L’impression 3D permet de créer des objets en trois dimensions par production de couches successives de matière d’après un modèle numérique ou un scan 3D. A l'origine, cette technique, était appelée stéréolithographie et a été développé par un italien Enrico Dini. Retour sur ces technologies d’impression nouvelle génération présentées lors de la Singularity University , université d’été américaine se définissant comme accélératrice du changement par la technologie.

Une balle dans un carré, bel exemple d’impression 3D sur un modèle numérique

Une balle dans un carré, bel exemple d’impression 3D sur un modèle numérique - Crédit Photo : Cesar Harada via Flickr

La manufacture à la maison
Technologie disruptive par excellence, l’impression 3D est annoncée depuis longtemps mais conservait des coûts élevés. Les dernières avancées techniques, la connexion au web, la baisse des coûts des imprimantes 3D permettent aujourd’hui d’envisager une nouvelle valeur économique pour les modèles 3D ainsi qu’un virage de la CAO (conception par ordinateur) vers le grand public. Les objets deviendraient interchangeables au même titre que des dossiers administratifs ou des fichiers multimédia . Ces « maquettes numériques » pourraient bien venir bouleverser les modèles économiques de l’industrie en démocratisant la construction chez soi de biens en plastique, résine, verre, -imaginer le marché du jouet !- voire de redéfinir la construction des bâtiments. Outre son impact économique sur la production et les modes de consommation, cette impression 3D permet d’envisager des formes complexes irréalisables par les machines habituelles.

Deux visions antagonistes de la manufacture 2.0
La maitrise économique de ces nouveaux services ouvre sur deux visions : l’une, libre, où les modèles 3D pourront être copiés, « remixés » et partagés à l’infini à l’instar des fichiers musicaux ou vidéos sur les réseaux de peer to peer – de la manufacture conditionnée par le Do It Ourselves. Une seconde vision, « propriétaire », où la maitrise de la propriété intellectuelle sur ces modèles conditionnera l’ouverture d’un nouveau marché de l’économie mondiale – la vision des industriels. Quoi qu’il en soit, les métiers de l’artisanat, de l’industrie, de la distribution risquent d’être profondément touchés ou à réinventer.

Générer des prothèses fidèles au corps originel
Andy Barry, ingénieur de recherche au Ames Research Laboratory de la NASA/Autodesk Innovations Lab, a construit un scanner qui permet grâce à un balayage laser et une webcam de générer des modèles 3D de visages d’une qualité interprétable le par un ordinateur courant. Combinable à des imprimantes 3D de la firme MakerBot, Ce Maker Scanner devrait être mis en vente par cette dernière d’ici à la fin de l’année pour moins de 200 dollars .
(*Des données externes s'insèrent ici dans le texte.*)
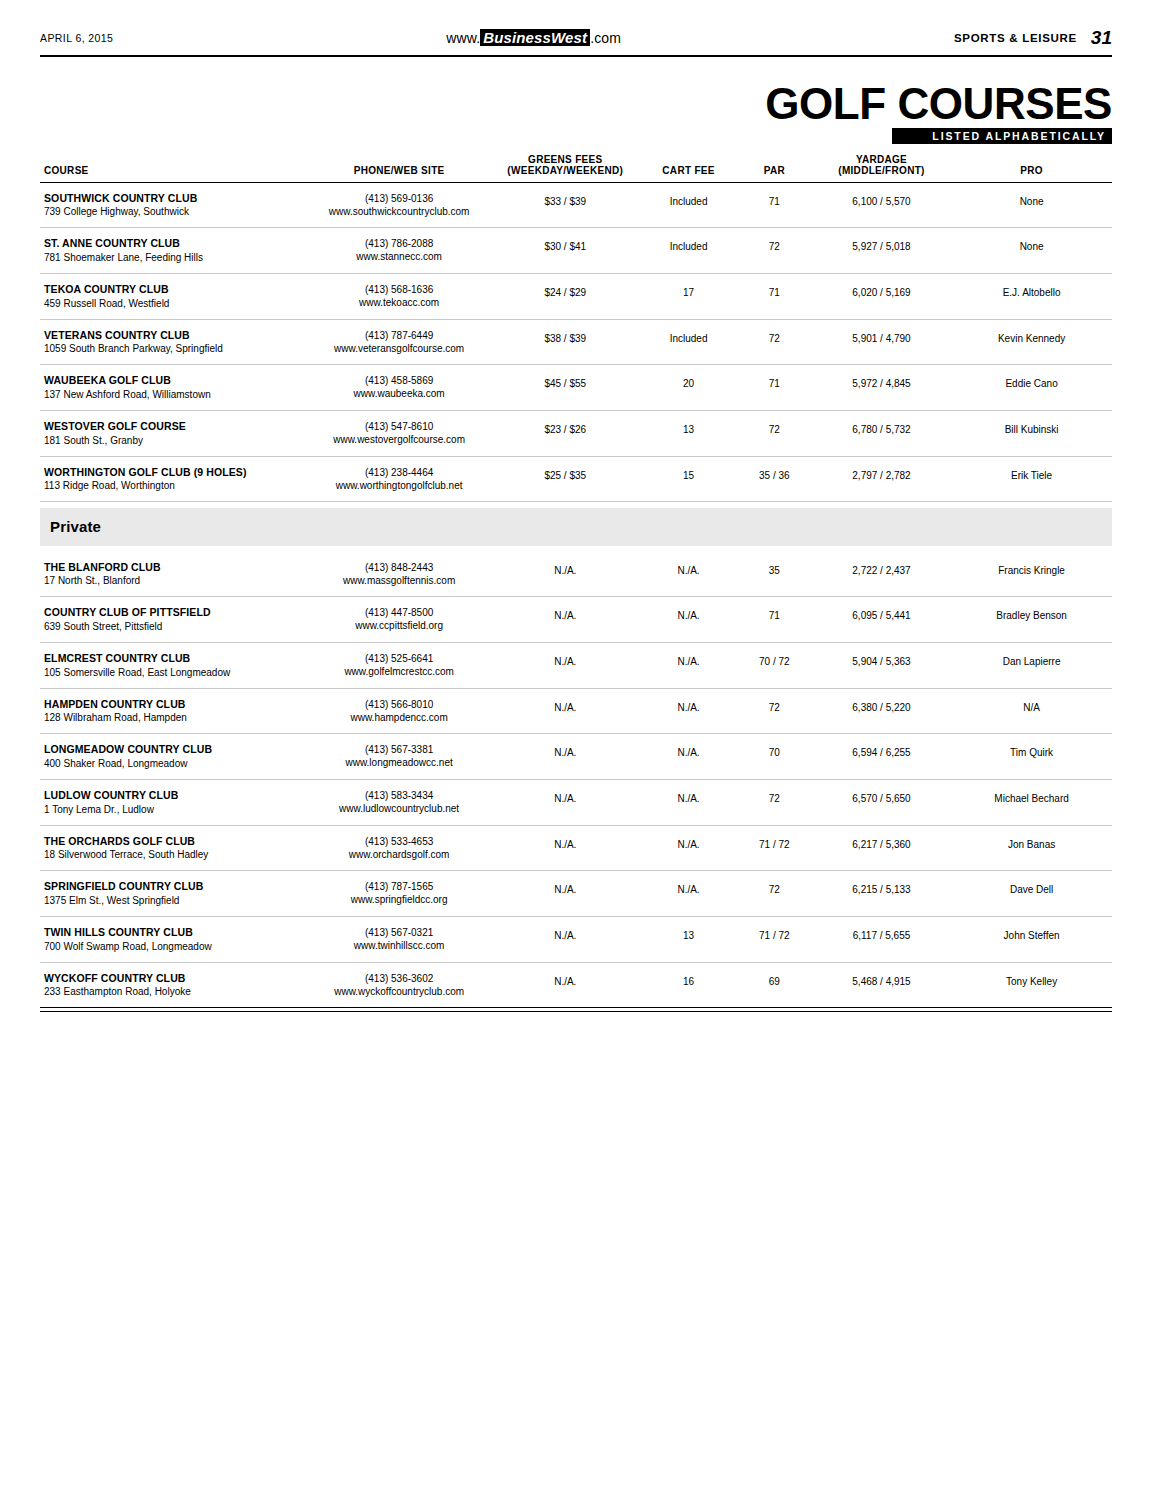APRIL 6, 2015
www.BusinessWest.com
SPORTS & LEISURE 31
Golf Courses
Listed Alphabetically
| Course | Phone/Web Site | Greens Fees (Weekday/Weekend) | Cart Fee | Par | Yardage (Middle/Front) | Pro |
| --- | --- | --- | --- | --- | --- | --- |
| Southwick Country Club 739 College Highway, Southwick | (413) 569-0136 www.southwickcountryclub.com | $33 / $39 | Included | 71 | 6,100 / 5,570 | None |
| St. Anne Country Club 781 Shoemaker Lane, Feeding Hills | (413) 786-2088 www.stannecc.com | $30 / $41 | Included | 72 | 5,927 / 5,018 | None |
| Tekoa Country Club 459 Russell Road, Westfield | (413) 568-1636 www.tekoacc.com | $24 / $29 | 17 | 71 | 6,020 / 5,169 | E.J. Altobello |
| Veterans Country Club 1059 South Branch Parkway, Springfield | (413) 787-6449 www.veteransgolfcourse.com | $38 / $39 | Included | 72 | 5,901 / 4,790 | Kevin Kennedy |
| Waubeeka Golf Club 137 New Ashford Road, Williamstown | (413) 458-5869 www.waubeeka.com | $45 / $55 | 20 | 71 | 5,972 / 4,845 | Eddie Cano |
| Westover Golf Course 181 South St., Granby | (413) 547-8610 www.westovergolfcourse.com | $23 / $26 | 13 | 72 | 6,780 / 5,732 | Bill Kubinski |
| Worthington Golf Club (9 Holes) 113 Ridge Road, Worthington | (413) 238-4464 www.worthingtongolfclub.net | $25 / $35 | 15 | 35 / 36 | 2,797 / 2,782 | Erik Tiele |
| Private |
| The Blanford Club 17 North St., Blanford | (413) 848-2443 www.massgolftennis.com | N./A. | N./A. | 35 | 2,722 / 2,437 | Francis Kringle |
| Country Club of Pittsfield 639 South Street, Pittsfield | (413) 447-8500 www.ccpittsfield.org | N./A. | N./A. | 71 | 6,095 / 5,441 | Bradley Benson |
| Elmcrest Country Club 105 Somersville Road, East Longmeadow | (413) 525-6641 www.golfelmcrestcc.com | N./A. | N./A. | 70 / 72 | 5,904 / 5,363 | Dan Lapierre |
| Hampden Country Club 128 Wilbraham Road, Hampden | (413) 566-8010 www.hampdencc.com | N./A. | N./A. | 72 | 6,380 / 5,220 | N/A |
| Longmeadow Country Club 400 Shaker Road, Longmeadow | (413) 567-3381 www.longmeadowcc.net | N./A. | N./A. | 70 | 6,594 / 6,255 | Tim Quirk |
| Ludlow Country Club 1 Tony Lema Dr., Ludlow | (413) 583-3434 www.ludlowcountryclub.net | N./A. | N./A. | 72 | 6,570 / 5,650 | Michael Bechard |
| The Orchards Golf Club 18 Silverwood Terrace, South Hadley | (413) 533-4653 www.orchardsgolf.com | N./A. | N./A. | 71 / 72 | 6,217 / 5,360 | Jon Banas |
| Springfield Country Club 1375 Elm St., West Springfield | (413) 787-1565 www.springfieldcc.org | N./A. | N./A. | 72 | 6,215 / 5,133 | Dave Dell |
| Twin Hills Country Club 700 Wolf Swamp Road, Longmeadow | (413) 567-0321 www.twinhillscc.com | N./A. | 13 | 71 / 72 | 6,117 / 5,655 | John Steffen |
| Wyckoff Country Club 233 Easthampton Road, Holyoke | (413) 536-3602 www.wyckoffcountryclub.com | N./A. | 16 | 69 | 5,468 / 4,915 | Tony Kelley |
Une impression 3D de visage effectué grâce au Maker Scanner d’Andy Barry - Crédit photo : Joseph L. Flatley

Une impression 3D de visage effectué grâce au Maker Scanner d’Andy BarryCrédit photo : Joseph L. Flatley

Les débouchés de telle invention seront importants pour le commerce et tout secteur lié à la manufacture mais aussi pour le secteur médical, et plus particulièrement les concepteurs de prothèses. A partir d’un scan de la jambe droite d’un amputé de la jambe gauche, il est désormais possible d’imprimer en 3D les éléments constitutifs d’une prothèse individualisée. Comme l’exprime Eugénie Rives – une employée de Google participant à l’université de la singularité, « il est (...) possible de répliquer rapidement une partie du corps : à partir de $5 000, jusqu’à $70 000 pour des pièces plus élaborées. Cette jambe en cuir et métal en est un excellent exemple et permet de redonner un sens de soi et de complétude pour des personnes ayant perdu un de leur membre, tout cela avec esthétique ! »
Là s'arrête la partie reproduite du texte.